|scientific name Lycaeides idas |
common name Northern Blue
Mountain meadows and open pine woodlands.
One yearly brood, flying from late June to early September, depending on elevation and habitat.
This blue has a complete row of orange spots on the hindwing underside, extending onto the forewing (although sometimes faint here). Other species with a full row of hindwing orange spots (Icaricia acmon, I. shasta, Euphilotes ancilla) never have the orange spots extending onto the forewing. This species can be confused with the Melissa Blue (L. melissa) where the ranges overlap in the southern foothills. Idas has narrower orange spots, capped with a black crescent. In Melissa, the orange spots are wider and the black crescents capping the orange spots are flatter, resulting in a more banded appearance. The upperside of idas females can vary from solid brown to mostly purple-blue, and the extent of orange spots varies from none to well-developed. Melissa females always have a solid band of orange, while the strongest-marked Northern females have a row of orange crescents rather than a solid band. It is best to appreciate these differences by looking at more than one individual; uncertain specimens must be dissected for positive identification (see Guppy & Shepard 2001). The specimens illustrated in "Alberta Butterflies" (Bird et al. 1995) as melissa are actually idas.

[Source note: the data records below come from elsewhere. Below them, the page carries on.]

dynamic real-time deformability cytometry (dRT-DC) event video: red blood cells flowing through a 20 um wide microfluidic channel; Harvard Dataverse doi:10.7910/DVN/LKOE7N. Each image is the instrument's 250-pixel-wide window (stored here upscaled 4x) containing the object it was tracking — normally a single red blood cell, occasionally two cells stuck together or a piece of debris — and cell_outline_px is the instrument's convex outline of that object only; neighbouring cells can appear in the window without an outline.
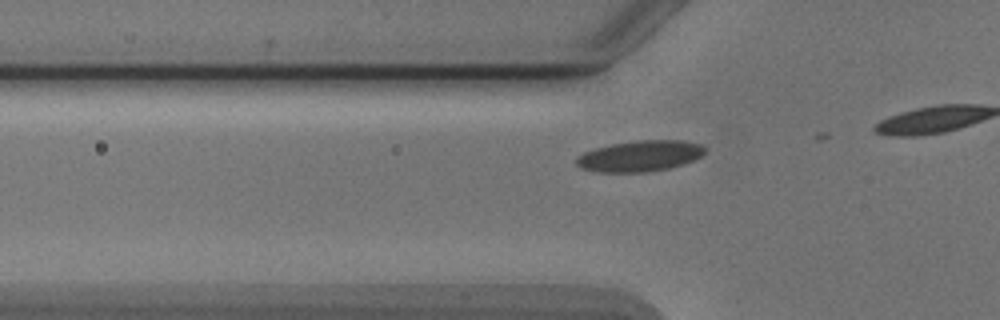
{"species": "Egyptian fruit bat (a non-hibernating species)", "species_latin": "Rousettus aegyptiacus", "temperature_condition": "cold", "stored_images_in_passage": 12, "camera_frame_rate_fps": 3000, "um_per_image_px": 0.085, "animal": {"sex": "male"}, "frame": {"image": 1, "passage_image": 8, "time_ms": 2.333, "image_size_px": [1000, 320], "cell_outline_px": [[708, 148], [700, 156], [684, 164], [668, 168], [644, 172], [596, 172], [580, 168], [576, 164], [576, 156], [584, 152], [596, 148], [612, 144], [640, 140], [684, 140], [704, 144]], "centroid_in_image_um": [54.41, 13.25], "position_along_channel_um": 71.4, "area_um2": 23.29}}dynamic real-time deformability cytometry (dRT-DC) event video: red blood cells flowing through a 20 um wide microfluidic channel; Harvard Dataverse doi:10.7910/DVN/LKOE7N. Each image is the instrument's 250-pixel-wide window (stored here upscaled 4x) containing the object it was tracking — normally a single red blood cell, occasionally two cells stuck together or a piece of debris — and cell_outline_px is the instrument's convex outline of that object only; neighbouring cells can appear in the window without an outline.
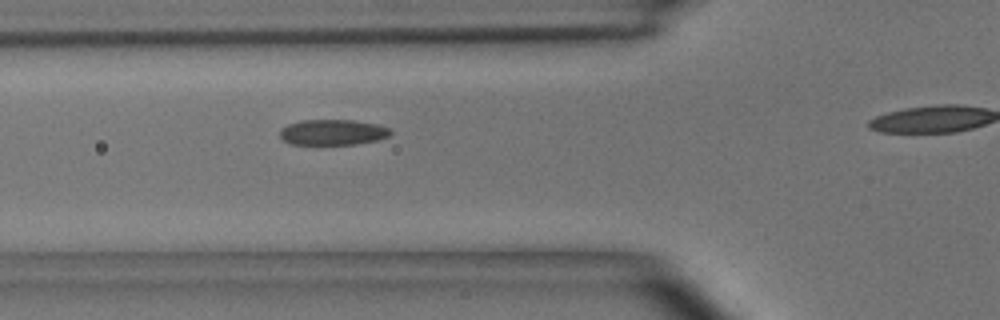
{"species": "common noctule bat (a hibernating species)", "species_latin": "Nyctalus noctula", "temperature_condition": "room temperature", "stored_images_in_passage": 28, "camera_frame_rate_fps": 3000, "um_per_image_px": 0.085, "animal": {"sex": "male", "body_mass_g": 15.6}, "frame": {"image": 1, "passage_image": 5, "time_ms": 1.333, "image_size_px": [1000, 320], "cell_outline_px": [[392, 132], [388, 136], [380, 140], [356, 144], [292, 144], [280, 140], [280, 128], [288, 124], [300, 120], [352, 120], [380, 124], [392, 128]], "centroid_in_image_um": [28.3, 11.24], "position_along_channel_um": 97.5, "area_um2": 16.82}}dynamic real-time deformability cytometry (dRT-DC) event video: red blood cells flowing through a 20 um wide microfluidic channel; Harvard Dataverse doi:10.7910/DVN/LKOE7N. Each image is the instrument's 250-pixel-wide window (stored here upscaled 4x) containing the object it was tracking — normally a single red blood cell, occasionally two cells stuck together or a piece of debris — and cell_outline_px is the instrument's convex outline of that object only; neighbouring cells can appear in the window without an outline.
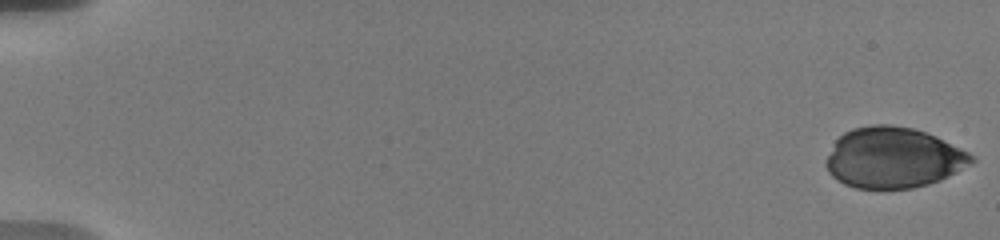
{"species": "human", "species_latin": "Homo sapiens", "temperature_condition": "warm", "stored_images_in_passage": 58, "camera_frame_rate_fps": 3000, "um_per_image_px": 0.085, "donor": {"sex": "male"}, "frame": {"image": 1, "passage_image": 1, "time_ms": 0.0, "image_size_px": [1000, 240], "cell_outline_px": [[976, 160], [972, 164], [940, 180], [928, 184], [912, 188], [856, 188], [844, 184], [836, 180], [828, 172], [824, 164], [836, 140], [844, 132], [852, 128], [872, 124], [888, 124], [912, 128], [936, 136], [968, 152]], "centroid_in_image_um": [75.92, 13.4], "position_along_channel_um": 9.1, "area_um2": 51.33}}
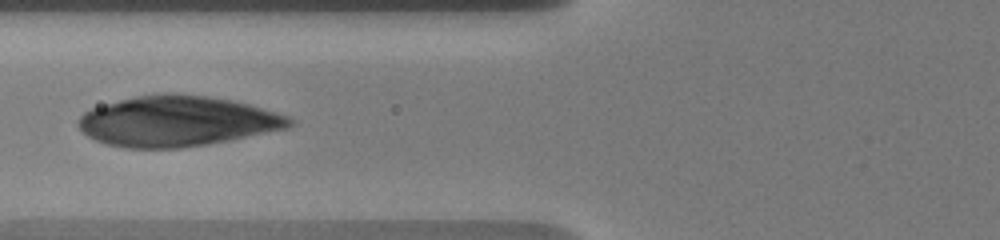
{"frame": {"image": 2, "passage_image": 24, "time_ms": 7.667, "image_size_px": [1000, 240], "cell_outline_px": [[296, 120], [288, 128], [232, 140], [208, 144], [180, 148], [124, 148], [108, 144], [96, 140], [88, 136], [76, 124], [80, 116], [84, 112], [92, 108], [104, 104], [136, 96], [160, 92], [176, 92], [208, 96], [232, 100], [248, 104], [276, 112], [288, 116]], "centroid_in_image_um": [15.07, 10.29], "position_along_channel_um": 110.7, "area_um2": 62.42}}
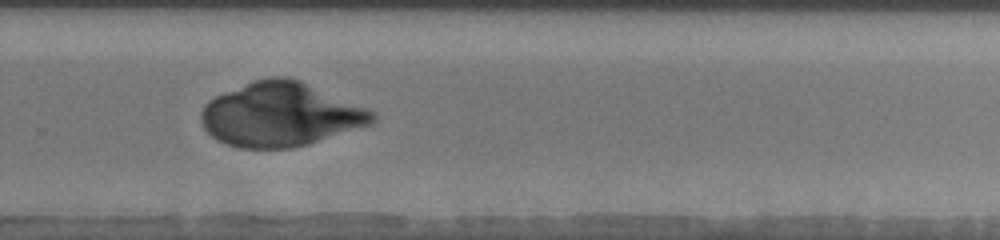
{"frame": {"image": 3, "passage_image": 47, "time_ms": 13.0, "image_size_px": [1000, 240], "cell_outline_px": [[376, 120], [372, 124], [308, 144], [292, 148], [236, 148], [224, 144], [216, 140], [204, 128], [200, 120], [200, 112], [204, 104], [208, 100], [224, 92], [252, 80], [268, 76], [288, 76], [300, 80], [376, 112]], "centroid_in_image_um": [23.81, 9.73], "position_along_channel_um": 306.0, "area_um2": 64.27}}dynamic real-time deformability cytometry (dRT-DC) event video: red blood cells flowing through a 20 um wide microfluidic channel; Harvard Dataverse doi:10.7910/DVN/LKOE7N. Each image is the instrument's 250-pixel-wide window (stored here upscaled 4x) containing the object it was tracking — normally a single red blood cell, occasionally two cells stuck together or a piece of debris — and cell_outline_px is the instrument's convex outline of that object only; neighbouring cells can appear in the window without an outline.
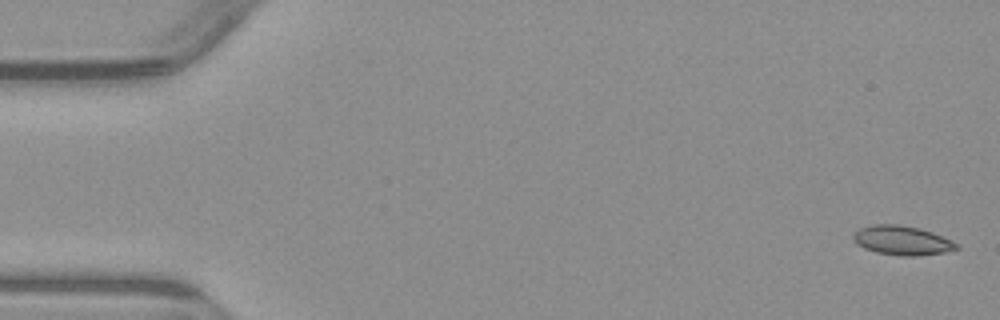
{"species": "common noctule bat (a hibernating species)", "species_latin": "Nyctalus noctula", "temperature_condition": "warm", "stored_images_in_passage": 5, "camera_frame_rate_fps": 3000, "um_per_image_px": 0.085, "animal": {"sex": "male", "body_mass_g": 23.1, "forearm_length_mm": 52.7}, "frame": {"image": 1, "passage_image": 1, "time_ms": 0.0, "image_size_px": [1000, 320], "cell_outline_px": [[960, 248], [944, 252], [916, 256], [900, 256], [876, 252], [864, 248], [856, 244], [852, 240], [852, 236], [860, 228], [872, 224], [900, 224], [920, 228], [932, 232], [952, 240], [960, 244]], "centroid_in_image_um": [76.68, 20.43], "position_along_channel_um": 8.3, "area_um2": 17.8}}
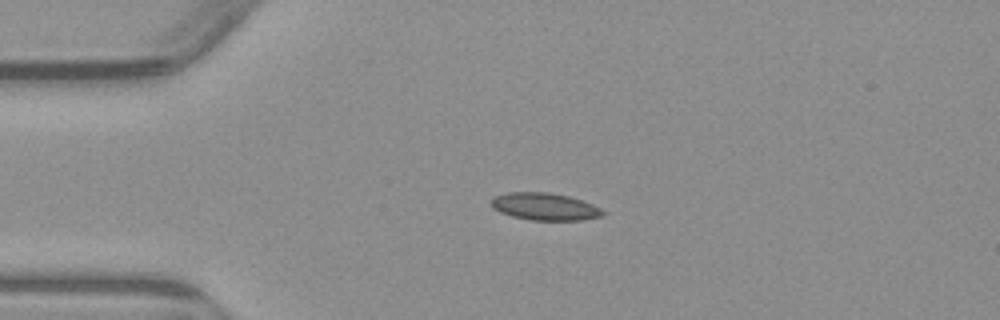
{"frame": {"image": 2, "passage_image": 4, "time_ms": 3.667, "image_size_px": [1000, 320], "cell_outline_px": [[604, 216], [584, 220], [532, 220], [512, 216], [500, 212], [492, 208], [492, 196], [508, 192], [548, 192], [568, 196], [592, 204], [600, 208], [604, 212]], "centroid_in_image_um": [46.29, 17.56], "position_along_channel_um": 38.7, "area_um2": 17.74}}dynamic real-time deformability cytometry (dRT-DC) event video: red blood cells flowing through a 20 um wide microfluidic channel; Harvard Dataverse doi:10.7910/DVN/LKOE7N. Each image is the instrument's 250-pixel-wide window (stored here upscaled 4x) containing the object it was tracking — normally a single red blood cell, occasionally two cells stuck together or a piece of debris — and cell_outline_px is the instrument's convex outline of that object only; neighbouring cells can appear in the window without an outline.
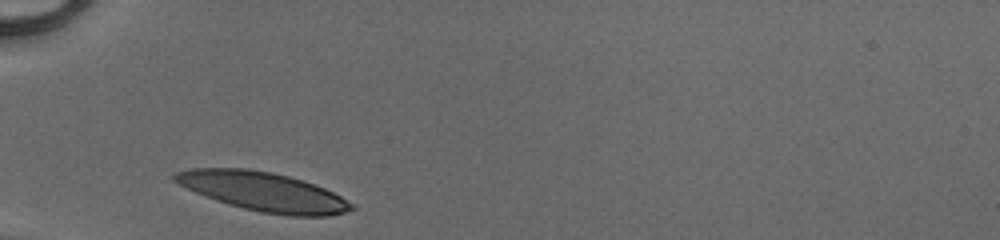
{"species": "human", "species_latin": "Homo sapiens", "temperature_condition": "cold", "stored_images_in_passage": 26, "camera_frame_rate_fps": 3000, "um_per_image_px": 0.085, "donor": {"sex": "male"}, "frame": {"image": 1, "passage_image": 1, "time_ms": 0.0, "image_size_px": [1000, 240], "cell_outline_px": [[356, 208], [344, 212], [328, 216], [288, 216], [260, 212], [228, 204], [196, 192], [172, 180], [172, 176], [176, 172], [192, 168], [248, 168], [272, 172], [288, 176], [324, 188], [340, 196], [352, 204]], "centroid_in_image_um": [22.37, 16.28], "position_along_channel_um": 62.6, "area_um2": 39.71}}
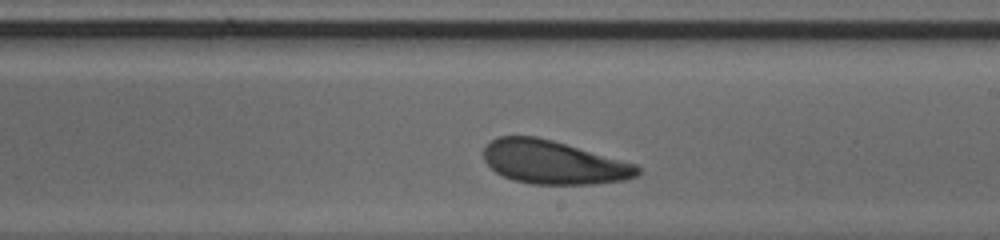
{"frame": {"image": 2, "passage_image": 15, "time_ms": 4.667, "image_size_px": [1000, 240], "cell_outline_px": [[640, 172], [636, 176], [624, 180], [592, 184], [532, 184], [512, 180], [496, 172], [484, 160], [484, 148], [492, 140], [500, 136], [536, 136], [552, 140], [636, 164], [640, 168]], "centroid_in_image_um": [47.04, 13.8], "position_along_channel_um": 242.0, "area_um2": 38.67}}
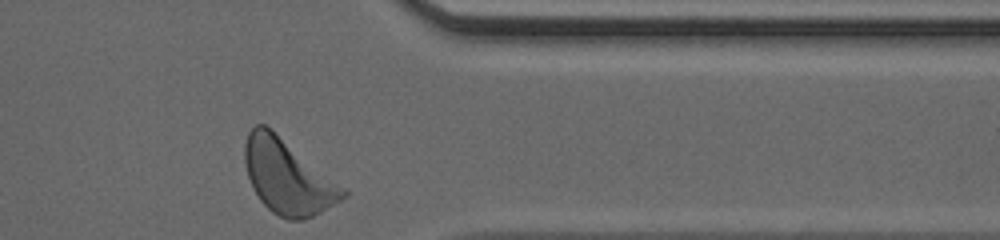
{"frame": {"image": 3, "passage_image": 26, "time_ms": 8.333, "image_size_px": [1000, 240], "cell_outline_px": [[348, 196], [320, 212], [304, 220], [288, 220], [272, 212], [260, 200], [248, 176], [244, 160], [244, 144], [248, 132], [256, 124], [264, 124], [344, 188], [348, 192]], "centroid_in_image_um": [24.42, 15.05], "position_along_channel_um": 387.0, "area_um2": 41.44}, "authors_computed_cell_mechanics": {"area_um2": 39.8531, "velocity_mm_per_s": 4.0913, "shape_relaxation_time_tau1_ms": 1.7457, "shape_relaxation_time_tau2_ms": 5.7144, "deformation_change_tau1": 0.098, "deformation_change_tau2": 0.1676}}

This group of species has a very muddled taxonomic history in North America; there are likely several species involved under what has been referred to as "idas". In Alberta, southern Mountain populations are subspecies atrapraetextus, while subspecies scudderii supposedly inhabits the central/northern mountain and boreal region (Guppy & Shepard 2001).
Balint and Johnson (1997) in their revision of polyomatine blues place Lycaeides as a subgenus within the larger genus Plebejus.
The early stages of the Northern Blue in North America are undescribed. In Wisconsin, larvae hatch in May after overwintering as an egg, and pass through 3 or 4 instars, pupating in mid June (Wolf 1993). Adult males often form large congregations at moist spots along mountain trails. In the boreal region, Northern Blues are found in jack pine sandhills, close to patches of blueberries (Vaccinium spp.) on which the larvae feed (Wolf 1993, Nielsen 1999).
No obvious concerns.
The larval foodplants are not known in western Canada. In Wisconsin and Michigan, caterpillars are dependent on dwarf bilberry (Vaccinium caespitosum) (Wolf 1993, Nielsen 1999).
Alaska south to California and Colorado, east across the boreal plain to Newfoundland and Labrador (Opler 1999, Layberry et al. 1998).